Will turned to him. “Alma’s right. Good people. Happy, by and large.”
“And we have good manners. That makes up for what happiness doesn’t provide.”
Will laughed. “Sam Mohler said to me once, when I was real young, ‘You know,’ he said, ‘I think people pretty much decide early on how happy they’re going to be. And then they just go on and be it.’ Course, that was just a month before he got run over in his own front yard by Jackson Taylor’s son, who was driving drunk at the age of sixteen. Jackson Taylor sold cars. Jack Junior had borrowed one from the dealership seven minutes before he ran Sam over. It’s not all peaches and cream, whatever Alma says.” He stood up. “Speaking of which, let’s get some ice cream. Get out amongst ’em.”
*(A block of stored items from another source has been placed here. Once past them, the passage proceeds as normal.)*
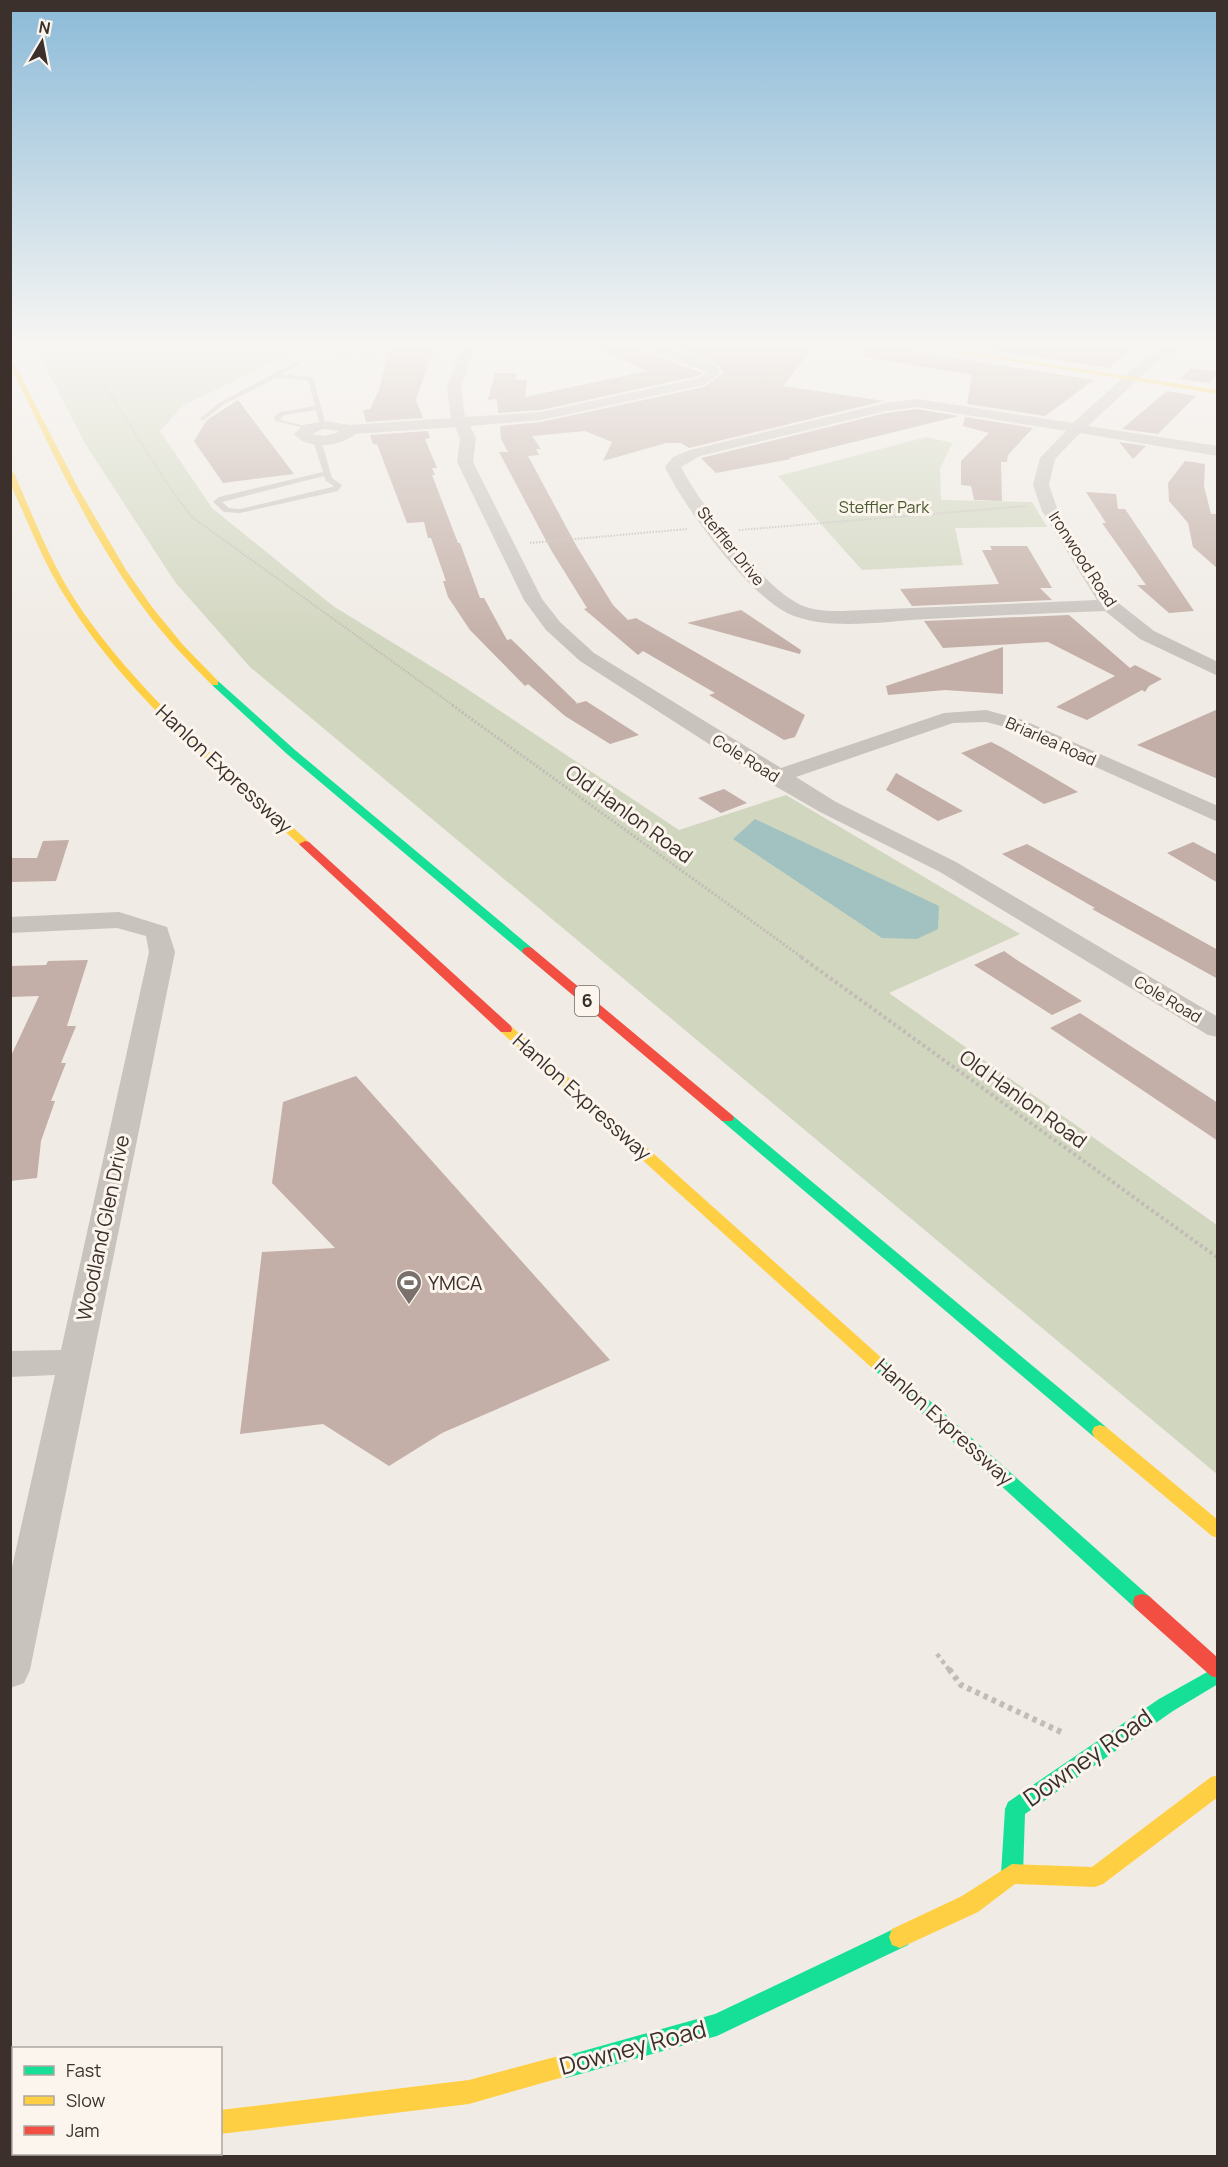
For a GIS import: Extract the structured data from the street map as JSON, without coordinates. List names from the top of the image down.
{
  "streets": {
    "main road": ["Hanlon Expressway", "6", "Downey Road"],
    "street": [
      "Steffler Drive",
      "Ironwood Road",
      "Briarlea Road",
      "Cole Road",
      "Woodland Glen Drive"
    ],
    "path": ["Old Hanlon Road"]
  },
  "crossings": [
    ["Steffler Drive", "Ironwood Road"],
    ["Briarlea Road", "Cole Road"],
    ["Hanlon Expressway", "Downey Road"]
  ],
  "parks": ["Steffler Park"],
  "places": {
    "sports": ["YMCA"]
  },
  "legend": ["Fast", "Slow", "Jam"],
  "north": "top"
}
The women, Charlie knew from the store. The men, Will introduced him to, and so Charlie gradually put the town together, husbands with wives with children, and they all greeted him with the same friendly distance, and nobody asked him how he had ended up working in a butcher shop in Brownsburg, Virginia.
Will got three bowls of ice cream, and joined Alma and Charlie, where they had moved to a picnic table in the shade, the ice cream already starting to melt. A long black car pulled up and parked, and Boaty Glass got out of it, and went around to the other side, and opened the door—men still did that—and then she got out, and there she was. Brand new all over again.
She was wearing a full-skirted dress, royal blue, silky, sleeveless, a cocktail party dress, not the kind of thing you’d wear to a social in the backyard of a Baptist church. She had a perfect figure, rounded, soft and fleshy for a young girl, although she seemed willowy next to her bulky husband. Her legs were long and beautiful, and her blonde hair was tied back with a ribbon in a way that reminded Charlie of someone else, some other girl, perhaps in a magazine.
She was tall, taller than her husband. If she’d been standing next to Charlie, she would have been just slightly taller than he was, especially in those shoes.
She looked like the kind of pinup girl men had carried pictures of off to the war, and looked at in the lonely nights, after they had written to their sweethearts. A pinup girl in sunglasses, her eyes hidden from the world. Together, Boaty and Sylvan looked important, like people you’d see in Life magazine.
“Him you know,” said Will. “You’ll want to know about her. Tell him, Alma.”